HOE OM TE GAAN MET DE VERSCHILLENDE CAPACITEITEN VAN JE TWEELING?

Coks Feenstra · Ontwikkelingspsychologe

29 de december de 2015

HOE OM TE GAAN MET DE VERSCHILLENDE CAPACITEITEN VAN JE TWEELING?

Alle meerlingouders krijgen hiermee te maken. Ouders van eenlingen ook, maar als de kinderen even oud zijn, is het verschil in wat een ieder kan, veel pijnlijker. Hoe ga ik hier mee om, vraagt menige meerlingouder zich af.

Lineke: ‘Mijn zoontje won de eerste prijs van een tekenwedstrijd. Ik hield mijn hart vast, want ik weet hoe ze elkaars prestaties nauwlettend in de gaten houden. Gelukkig had Marieke net haar eerste tand eruit. Dat verzachtte de pijn’.

Een ander voorbeeld. Anneke: ‘Paul kreeg een vwo-advies en zijn broer Jan havo. Ik was zo bezig om de pijn voor Jan te verzachten dat Paul me vroeg of ik niet blij was met zijn behaalde resultaat. Nog nooit eerder heb ik me zo verscheurd gevoeld. Ik wist dat dit voor Jan moeilijk was. En ik zag dat Paul er ook onderleed. Hij vond het rot voor zijn broer. Het meest wrange was dat het verschil ik cijfers niet eens zo groot was. Paul had net dit advies gehaald en Jan net niet’.

Peter, de vader van deze tweeling: ‘We zijn met school gaan praten. Ze bleken bereid om ook Jan het vwo-advies te geven. We moesten maar beslissen wat we wilden. We hebben toen heel goed nagedacht en vooral gekeken naar de lange termijn. Zou het vwo voor Jan wel prettig zijn? Waarschijnlijk zou de druk groot voor hem zijn. We hebben het dilemma openlijk met de jongens besproken. We hebben gekozen om elk naar een eigen school te laten gaan. Het pakte verrassend goed uit. Jan deed het goed en ging vervolgens toch nog door naar het vwo. Ze werden meer eigen personen en maakten eigen vrienden’.

Wat is de invloed voor de minder getalenteerde tweelinghelft?

Volgens psychologe Rosambeau was er in haar onderzoeksgroep geen sprake van een levenslange schade bij ‘het minder bekwame kind’. Ze deed onderzoek onder 600 tweelingen (alle verschillende subgroepen waren vertegenwoordigd, eeneiig, twee-eiig en verschillend geslacht).

Ze zag verschillende reacties.
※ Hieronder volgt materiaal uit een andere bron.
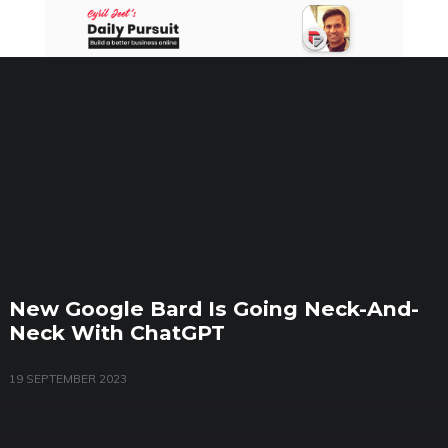
Skip
to
content
New Google Bard Is Going Neck-And-
Neck With ChatGPT
19 SEPTEMBER 2023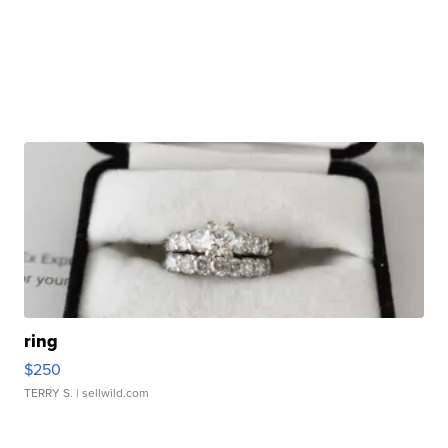
ring
$250
TERRY S.
| sellwild.com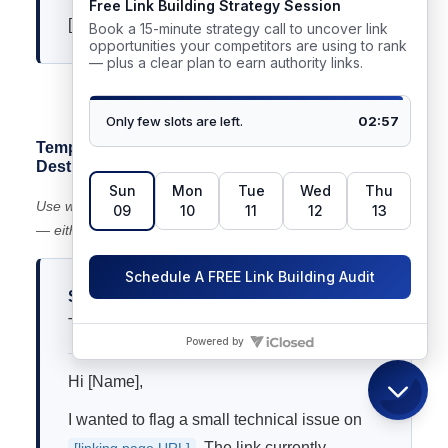
[Your name]
📋 Highlight and copy the text above to use this template
Template 3 — Redirect Losing Equity (Wrong
Destination)
Use when: a link points to a URL that redirects incorrectly
— either through a chain or to an irrelevant page.
Subject:
Link redirect issue on [Their Page
Title]
Hi [Name],
I wanted to flag a small technical issue on
. The link currently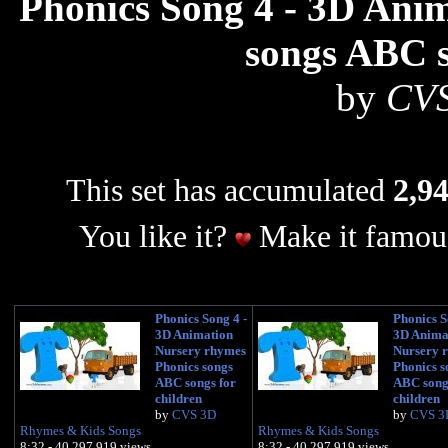
Phonics Song 4 - 3D Ani
songs ABC s
by
CVS
This set has accumulated
2,94
You like it?
Make it famous
Phonics Song 4 -
Phonics S
3D Animation
3D Anima
Nursery rhymes
Nursery 
Phonics songs
Phonics s
ABC songs for
ABC song
children
children
by
CVS 3D
by
CVS 3
Rhymes & Kids Songs
Rhymes & Kids Songs
8:32 - 40,297,919 views
8:32 - 40,297,919 views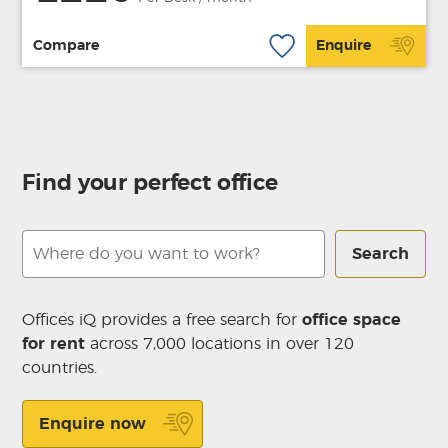
Compare
Enquire
Find your perfect office
Search
Offices iQ provides a free search for
office space
for rent
across 7,000 locations in over 120
countries.
Enquire now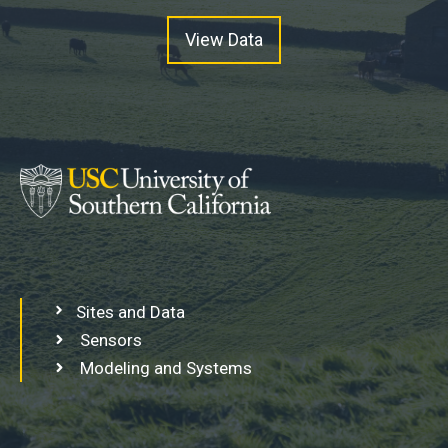
View Data
Sites and Data
Sensors
Modeling and Systems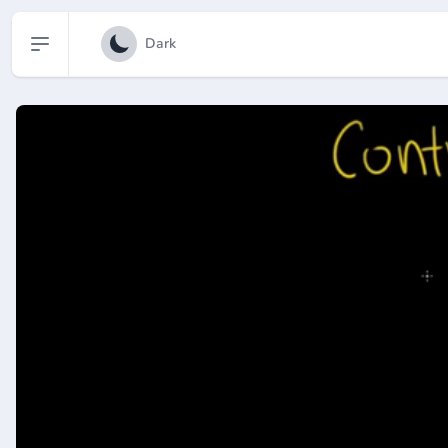
Open sidebar
Dark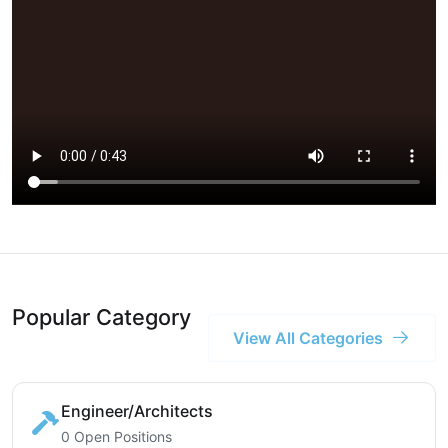
Popular Category
View All Categories
Engineer/Architects
0 Open Positions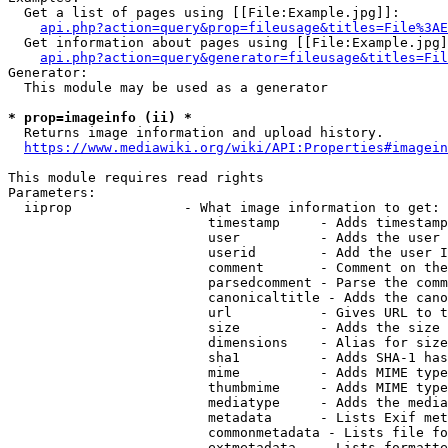
  Get a list of pages using [[File:Example.jpg]]:

api.php?action=query&prop=fileusage&titles=File%3AE
  Get information about pages using [[File:Example.jpg]
api.php?action=query&generator=fileusage&titles=Fil
Generator:

  This module may be used as a generator

* prop=imageinfo (ii) *
  Returns image information and upload history.

https://www.mediawiki.org/wiki/API:Properties#imagein
This module requires read rights

Parameters:

  iiprop              - What image information to get:

                         timestamp     - Adds timestamp
                         user          - Adds the user 
                         userid        - Add the user I
                         comment       - Comment on the
                         parsedcomment - Parse the comm
                         canonicaltitle - Adds the cano
                         url           - Gives URL to t
                         size          - Adds the size 
                         dimensions    - Alias for size

                         sha1          - Adds SHA-1 has
                         mime          - Adds MIME type
                         thumbmime     - Adds MIME type
                         mediatype     - Adds the media
                         metadata      - Lists Exif met
                         commonmetadata - Lists file fo
                         extmetadata   - Lists formatte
Soms is er blijdschap voor de ander. ‘Ik was blij voor mijn zus. Het voelde ook een beetje als mijn succes’. Of wel de teleurstelling was van korte duur. ‘Ik vond het even heel erg, maar later viel het mee en was ik op mijn gemak op mijn nieuwe school’.

Haar belangrijkste conclusie, weergegeven in haar boek ‘How twins grow up’, is dat niet het feit op zich noodzakelijkerwijs een trauma is, maar meer hoe er mee omgegaan wordt en wat de reacties van de ouders (omgeving) zijn. Margreeth: ‘Ik voelde me slecht omdat mijn broer wel door mocht gaan naar het gymnasium en ik niet. Maar wat ik helemaal erg vond, was dat zij hem ‘de slimme’ noemden en mij ‘de mooie’. Dat label heb ik nog heel lang met me meegedragen en pas toen ik ver in de dertig was en een goede job had, begon ik in te zien dat ik allesbehalve dom ben’.

Er leuk uitzien staat niet op hetzelfde niveau als de ‘knappe’ zijn. In onze samenleving wordt dat als minder belangrijk beschouwd.

AANPASSINGEN VAN DE TWEELING

Rosembeau pleit ervoor om de verschillende capaciteiten bij de meerling openlijk met hen te bespreken. Soms brengen de tweelingen zelf een balans in de situatie door aspecten te benoemen die voor ouders onzichtbaar zijn, zoals blijkt uit het verhaal van Marlous, moeder van een twee-eeige meisjestweeling: ‘Jannie, 12 jaar vond dat haar zus, Liesbeth bevoordeeld werd. Ze zat op het vwo en mocht meedoen met het theaterstuk waarvoor ze mooie kleding kreeg. Liesbeth zei toen dat ze jaloers was op Jannie omdat die zo goed paard kon rijden en daar veel geld voor opzij werd gelegd. Opeens was de zaak weer in evenwicht’.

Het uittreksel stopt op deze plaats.